Dataset entries
━━━━━━━━━━━━━━━━
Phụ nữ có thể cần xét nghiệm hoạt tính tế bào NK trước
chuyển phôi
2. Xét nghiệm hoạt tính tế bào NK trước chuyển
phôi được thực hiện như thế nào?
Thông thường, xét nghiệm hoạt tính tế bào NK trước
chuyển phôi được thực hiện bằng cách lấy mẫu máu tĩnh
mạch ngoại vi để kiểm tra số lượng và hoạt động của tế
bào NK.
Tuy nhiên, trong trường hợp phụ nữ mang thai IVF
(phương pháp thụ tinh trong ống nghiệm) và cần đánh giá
━━━━━━━━━━━━━━━━
Work order
Every line must be copied exactly as it stands above.

Result for this task
Phụ nữ có thể cần xét nghiệm hoạt tính tế bào NK trước
chuyển phôi
2. Xét nghiệm hoạt tính tế bào NK trước chuyển
phôi được thực hiện như thế nào?
Thông thường, xét nghiệm hoạt tính tế bào NK trước
chuyển phôi được thực hiện bằng cách lấy mẫu máu tĩnh
mạch ngoại vi để kiểm tra số lượng và hoạt động của tế
bào NK.
Tuy nhiên, trong trường hợp phụ nữ mang thai IVF
(phương pháp thụ tinh trong ống nghiệm) và cần đánh giá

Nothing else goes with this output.